Crazelnut Posted October 30, 2020 Posted October 30, 2020 Sorry you don't like honesty. You posted for opinions and advice, and you got opinions and advice. Almost everyone on here sees red flags with this guy. Sorry it's not what you want to hear. It's not hateful to disagree with your assessment. 2
Author LauraKelly Posted October 30, 2020 Author Posted October 30, 2020 (edited) Well , I’m the one that knows him personally, and his character , personality so I’m all fairness I think I’ll go by my own evaluations, but like I said, it has helped me to realise many things. Let’s hope none of you judgemental people have never put a foot wrong in your lives , because from what I’ve heard , the most judgemental people are usually the worst Edited October 30, 2020 by LauraKelly
Gaeta Posted October 30, 2020 Posted October 30, 2020 We all put a foot wrong at some time in our life, that is why we know best now. I have counted about 15/16 posters that participated in your thread and out of that 3 strongly supported your guy, that means 80% of us warned you about this guy. Yet you chose to listen to the 20%. It's alright. We all need to go through our mistakes to gain understanding and wisdom. I have posted about men from my past on here and I refused to consider some of wisest advise given to me, I had to live my mistake to understand it. One thing for sure though that advise I refused to listen to always stayed in the back of my mind and helped me later. 2
Author LauraKelly Posted October 30, 2020 Author Posted October 30, 2020 Well I believe in giving every body a chance in life, he’s not made any more mistakes of that kind , since he was 25, he’s soon to be 32. I’ve completely got my wits about me , tho he does treat me very well so until the day that ever changes I will take on board the advice but as far as I see it at this very moment , I let my insecurities get the better of me.
CaliforniaGirl Posted October 30, 2020 Posted October 30, 2020 1 hour ago, LauraKelly said: God this forum is full of so much hate Expecting adults to use birth control and if not, to care for the children they have is NOT hate.
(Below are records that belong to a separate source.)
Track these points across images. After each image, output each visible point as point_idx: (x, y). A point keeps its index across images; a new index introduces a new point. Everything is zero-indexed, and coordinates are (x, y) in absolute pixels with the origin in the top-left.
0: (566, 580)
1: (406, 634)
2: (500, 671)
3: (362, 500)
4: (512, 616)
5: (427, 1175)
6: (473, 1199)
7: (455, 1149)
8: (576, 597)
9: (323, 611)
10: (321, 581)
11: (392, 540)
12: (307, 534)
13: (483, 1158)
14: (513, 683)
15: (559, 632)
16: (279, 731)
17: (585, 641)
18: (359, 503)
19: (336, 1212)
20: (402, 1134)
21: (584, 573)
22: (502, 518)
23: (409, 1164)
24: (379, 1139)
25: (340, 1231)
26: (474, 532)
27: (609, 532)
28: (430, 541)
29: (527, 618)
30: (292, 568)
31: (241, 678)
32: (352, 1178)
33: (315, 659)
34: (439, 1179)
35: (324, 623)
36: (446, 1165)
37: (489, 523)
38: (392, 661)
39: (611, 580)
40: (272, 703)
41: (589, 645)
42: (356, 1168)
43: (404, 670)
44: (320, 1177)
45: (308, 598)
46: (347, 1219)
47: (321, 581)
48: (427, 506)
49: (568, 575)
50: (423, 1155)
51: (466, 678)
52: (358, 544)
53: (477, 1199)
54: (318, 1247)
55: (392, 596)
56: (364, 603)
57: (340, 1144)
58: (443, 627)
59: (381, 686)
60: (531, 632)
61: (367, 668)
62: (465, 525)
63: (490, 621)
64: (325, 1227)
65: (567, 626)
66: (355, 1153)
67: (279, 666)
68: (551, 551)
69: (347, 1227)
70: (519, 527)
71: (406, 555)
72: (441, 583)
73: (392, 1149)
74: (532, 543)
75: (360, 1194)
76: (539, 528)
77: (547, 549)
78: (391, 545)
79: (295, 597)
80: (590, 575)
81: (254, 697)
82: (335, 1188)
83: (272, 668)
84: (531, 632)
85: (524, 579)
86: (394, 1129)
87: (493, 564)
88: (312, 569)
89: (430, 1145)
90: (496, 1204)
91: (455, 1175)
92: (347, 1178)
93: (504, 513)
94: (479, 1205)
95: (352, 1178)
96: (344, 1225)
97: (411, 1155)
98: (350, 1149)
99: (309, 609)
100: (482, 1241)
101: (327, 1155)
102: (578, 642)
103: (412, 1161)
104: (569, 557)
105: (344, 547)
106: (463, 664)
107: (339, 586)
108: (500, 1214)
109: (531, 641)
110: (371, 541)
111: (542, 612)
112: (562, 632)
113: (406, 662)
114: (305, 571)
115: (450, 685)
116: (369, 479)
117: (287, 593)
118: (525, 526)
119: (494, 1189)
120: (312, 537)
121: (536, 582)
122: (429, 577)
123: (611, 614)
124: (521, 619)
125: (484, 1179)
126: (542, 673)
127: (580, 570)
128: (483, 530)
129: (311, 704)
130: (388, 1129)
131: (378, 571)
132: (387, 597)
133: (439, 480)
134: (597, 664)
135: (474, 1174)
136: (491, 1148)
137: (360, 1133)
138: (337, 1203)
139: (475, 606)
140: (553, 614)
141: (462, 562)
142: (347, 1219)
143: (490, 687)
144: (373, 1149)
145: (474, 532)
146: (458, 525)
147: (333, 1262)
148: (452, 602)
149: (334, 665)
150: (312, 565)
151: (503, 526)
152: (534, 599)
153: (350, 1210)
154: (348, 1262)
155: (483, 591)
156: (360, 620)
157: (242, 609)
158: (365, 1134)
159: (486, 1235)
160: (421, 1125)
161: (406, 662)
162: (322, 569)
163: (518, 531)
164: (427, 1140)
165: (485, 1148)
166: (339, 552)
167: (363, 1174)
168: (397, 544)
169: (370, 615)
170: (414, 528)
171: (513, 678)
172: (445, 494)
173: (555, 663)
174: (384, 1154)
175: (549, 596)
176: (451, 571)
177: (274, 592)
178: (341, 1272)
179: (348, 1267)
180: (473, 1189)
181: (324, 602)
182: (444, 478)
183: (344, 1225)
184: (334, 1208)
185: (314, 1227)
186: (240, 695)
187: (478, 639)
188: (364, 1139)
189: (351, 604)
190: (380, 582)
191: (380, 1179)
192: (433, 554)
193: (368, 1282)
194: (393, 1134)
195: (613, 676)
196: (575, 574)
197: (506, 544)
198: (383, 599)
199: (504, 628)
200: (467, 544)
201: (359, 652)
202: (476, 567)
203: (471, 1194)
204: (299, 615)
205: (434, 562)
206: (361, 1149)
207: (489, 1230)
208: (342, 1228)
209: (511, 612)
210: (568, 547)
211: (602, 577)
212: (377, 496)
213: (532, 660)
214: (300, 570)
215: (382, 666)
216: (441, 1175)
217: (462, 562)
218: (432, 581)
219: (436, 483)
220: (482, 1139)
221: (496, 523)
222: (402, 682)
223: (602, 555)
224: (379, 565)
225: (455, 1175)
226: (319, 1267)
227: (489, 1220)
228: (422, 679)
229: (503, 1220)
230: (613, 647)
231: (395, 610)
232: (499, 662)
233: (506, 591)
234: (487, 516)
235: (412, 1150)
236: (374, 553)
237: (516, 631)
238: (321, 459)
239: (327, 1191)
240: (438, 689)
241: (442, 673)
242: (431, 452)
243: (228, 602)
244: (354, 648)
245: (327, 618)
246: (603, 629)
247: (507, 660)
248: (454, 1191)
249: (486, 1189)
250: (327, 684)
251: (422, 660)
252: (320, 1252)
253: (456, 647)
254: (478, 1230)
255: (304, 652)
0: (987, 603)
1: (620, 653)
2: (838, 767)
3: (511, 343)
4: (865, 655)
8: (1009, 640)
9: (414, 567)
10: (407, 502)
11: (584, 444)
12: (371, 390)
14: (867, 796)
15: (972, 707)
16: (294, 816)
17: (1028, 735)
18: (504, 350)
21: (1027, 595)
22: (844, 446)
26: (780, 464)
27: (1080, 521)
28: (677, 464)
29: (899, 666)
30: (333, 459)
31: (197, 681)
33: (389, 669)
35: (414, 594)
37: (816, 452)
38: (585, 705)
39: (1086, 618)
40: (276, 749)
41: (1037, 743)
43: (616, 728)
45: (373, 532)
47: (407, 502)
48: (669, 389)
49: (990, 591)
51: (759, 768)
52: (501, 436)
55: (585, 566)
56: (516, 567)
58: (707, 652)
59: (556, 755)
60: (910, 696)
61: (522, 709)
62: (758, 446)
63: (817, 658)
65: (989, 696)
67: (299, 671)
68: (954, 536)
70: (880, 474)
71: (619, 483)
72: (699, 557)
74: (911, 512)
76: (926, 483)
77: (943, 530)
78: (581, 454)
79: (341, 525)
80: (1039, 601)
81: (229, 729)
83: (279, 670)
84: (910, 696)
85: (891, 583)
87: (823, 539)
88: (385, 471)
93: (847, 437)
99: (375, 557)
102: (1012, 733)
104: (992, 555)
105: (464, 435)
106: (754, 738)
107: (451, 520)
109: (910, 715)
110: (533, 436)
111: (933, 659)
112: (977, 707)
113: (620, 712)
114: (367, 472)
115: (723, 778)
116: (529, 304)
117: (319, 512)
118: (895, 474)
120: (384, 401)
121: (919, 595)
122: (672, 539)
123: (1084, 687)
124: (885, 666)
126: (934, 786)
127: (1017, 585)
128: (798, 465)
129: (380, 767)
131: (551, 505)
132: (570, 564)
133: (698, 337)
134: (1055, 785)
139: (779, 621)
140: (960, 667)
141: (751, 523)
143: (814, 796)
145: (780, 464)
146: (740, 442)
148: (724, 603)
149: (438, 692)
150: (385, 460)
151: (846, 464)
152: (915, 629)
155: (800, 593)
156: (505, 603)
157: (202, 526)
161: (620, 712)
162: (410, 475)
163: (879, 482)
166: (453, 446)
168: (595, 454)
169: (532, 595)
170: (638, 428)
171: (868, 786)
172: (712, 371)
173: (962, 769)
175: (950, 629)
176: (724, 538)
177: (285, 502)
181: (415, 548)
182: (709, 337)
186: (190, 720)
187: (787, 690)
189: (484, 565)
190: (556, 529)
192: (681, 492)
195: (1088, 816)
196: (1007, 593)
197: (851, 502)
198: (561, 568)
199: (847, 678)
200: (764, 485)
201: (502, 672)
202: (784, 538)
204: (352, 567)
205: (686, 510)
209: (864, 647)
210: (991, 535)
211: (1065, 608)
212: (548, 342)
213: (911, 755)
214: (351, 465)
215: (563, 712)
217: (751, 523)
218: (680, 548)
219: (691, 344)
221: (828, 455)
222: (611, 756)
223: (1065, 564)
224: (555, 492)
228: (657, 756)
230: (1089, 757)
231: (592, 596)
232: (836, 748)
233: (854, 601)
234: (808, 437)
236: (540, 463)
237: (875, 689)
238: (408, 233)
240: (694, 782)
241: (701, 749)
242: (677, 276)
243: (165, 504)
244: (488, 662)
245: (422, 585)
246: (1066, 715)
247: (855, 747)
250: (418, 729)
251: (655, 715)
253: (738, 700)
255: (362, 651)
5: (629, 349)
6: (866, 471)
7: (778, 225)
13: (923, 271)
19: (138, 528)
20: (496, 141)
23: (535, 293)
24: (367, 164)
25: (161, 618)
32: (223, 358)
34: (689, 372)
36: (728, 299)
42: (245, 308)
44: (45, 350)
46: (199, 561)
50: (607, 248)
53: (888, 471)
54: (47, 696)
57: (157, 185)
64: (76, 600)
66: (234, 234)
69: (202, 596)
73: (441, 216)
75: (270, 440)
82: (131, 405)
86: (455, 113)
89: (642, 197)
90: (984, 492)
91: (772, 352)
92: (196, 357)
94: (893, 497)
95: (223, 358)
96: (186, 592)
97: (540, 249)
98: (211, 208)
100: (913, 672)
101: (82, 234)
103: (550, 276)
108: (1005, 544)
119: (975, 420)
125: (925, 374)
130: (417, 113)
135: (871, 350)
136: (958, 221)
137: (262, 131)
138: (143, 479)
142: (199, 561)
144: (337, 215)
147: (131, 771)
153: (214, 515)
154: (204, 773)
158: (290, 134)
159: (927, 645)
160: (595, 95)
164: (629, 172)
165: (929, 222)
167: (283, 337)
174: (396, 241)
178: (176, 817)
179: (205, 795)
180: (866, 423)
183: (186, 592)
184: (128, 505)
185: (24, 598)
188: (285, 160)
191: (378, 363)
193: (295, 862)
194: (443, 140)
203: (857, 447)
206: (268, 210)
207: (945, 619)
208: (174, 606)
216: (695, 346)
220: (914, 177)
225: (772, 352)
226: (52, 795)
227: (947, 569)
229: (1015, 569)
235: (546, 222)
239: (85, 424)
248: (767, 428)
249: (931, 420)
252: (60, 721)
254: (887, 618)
Neither is carefully choosing a responsible person to give one's heart to. How can that be hate? 2
Gaeta Posted October 30, 2020 Posted October 30, 2020 2 minutes ago, LauraKelly said: I let my insecurities get the better of me. Concerning the 2 younger women he had children with, yes it's all your insecurities and fear. Attraction is not only about the body, it's about personality, confidence, and how much you feel sexy inside. Your insecurities also generate fear of losing him, if you lose him then you lose him, life will go on. You'll have a heartbreak, you'll get over it, you'll move on and meet someone else. You cannot control how he may feel one day and you cannot constantly live in fear. Accept you have no control over what may or may not happen. 1
Author LauraKelly Posted October 30, 2020 Author Posted October 30, 2020 38 minutes ago, CaliforniaGirl said: Expecting adults to use birth control and if not, to care for the children they have is NOT hate. Neither is carefully choosing a responsible person to give one's heart to. How can that be hate? I’ve never once said he doesn’t care for the children he has , he’s a brilliant dad , I can’t fault him .
Author LauraKelly Posted October 30, 2020 Author Posted October 30, 2020 37 minutes ago, Gaeta said: Concerning the 2 younger women he had children with, yes it's all your insecurities and fear. Attraction is not only about the body, it's about personality, confidence, and how much you feel sexy inside. Your insecurities also generate fear of losing him, if you lose him then you lose him, life will go on. You'll have a heartbreak, you'll get over it, you'll move on and meet someone else. You cannot control how he may feel one day and you cannot constantly live in fear. Accept you have no control over what may or may not happen. No I totally agree with the whole of that statement. When you live in that kind of fear , you end up pushing them away anyway . Live for the moment, no matter how long or short .
Gaeta Posted October 30, 2020 Posted October 30, 2020 You have anxiety. Anxiety is born out of fear of losing something. When we push people away it's born out of fear of intimacy.